When we go out to serve, we do not go to impose our selves, our culture, or Christ.

We go to share our selves: our ideas and experiences of Christ we have discovered in our own lives in hopes of learning something new.

This means that we listen more than we speak, and trust those we are seeking to be in ministry with as the experts. We do not have every answer, nor do we claim our way as the only way.

Next, let’s discuss the importance of UMVIM’s work empowering local communities rather than creating an economic burden: 

Members of the United Methodist Church should be proud that UMVIM, Global Ministries, and UMCOR place a strong emphasis on empowering local communities to take a lead role in developing and promoting volunteer projects.

Often that means hiring local workers, such as construction experts and coordinators for food, transportation, translation, housing, and volunteers to receive and resource mission teams that come to work with them.

I still wrestle and struggle with the efficiency of sending funding to employ local community members rather than for a mission team to spend thousands on airline tickets and other accommodations.  And frankly, some studies have shown that simply giving money can have extremely positive results.

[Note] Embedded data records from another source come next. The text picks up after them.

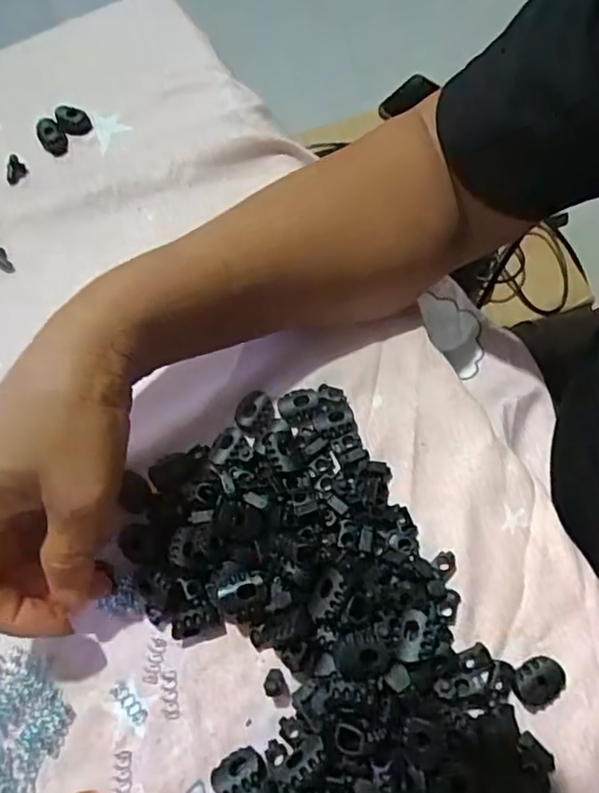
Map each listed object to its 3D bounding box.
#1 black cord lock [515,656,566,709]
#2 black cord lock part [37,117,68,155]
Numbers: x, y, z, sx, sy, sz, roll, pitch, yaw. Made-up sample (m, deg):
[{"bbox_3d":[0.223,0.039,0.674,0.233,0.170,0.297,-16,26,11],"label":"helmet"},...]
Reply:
[{"bbox_3d":[0.104,0.124,0.259,0.021,0.008,0.017,-28,68,-9],"label":"black cord lock"},{"bbox_3d":[-0.169,-0.178,0.405,0.017,0.008,0.028,-31,68,-10],"label":"black cord lock part"}]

I do know, however, that I would never be in ministry today without being part of a team that went to serve with a community halfway around the world. I would never have been given the opportunity to wrestle with these questions or enrich my understanding of God in the ways I do now.  (See my last post about voluntourism).

Part of our role at UMVIM, SEJ is to wrestle with questions like these with members of United Methodist Churches in the Southeast Jurisdiction.  We may not have the answers to those questions, but I hope together we can explore together what those questions mean for us, God, and all of our sisters and brothers around the world.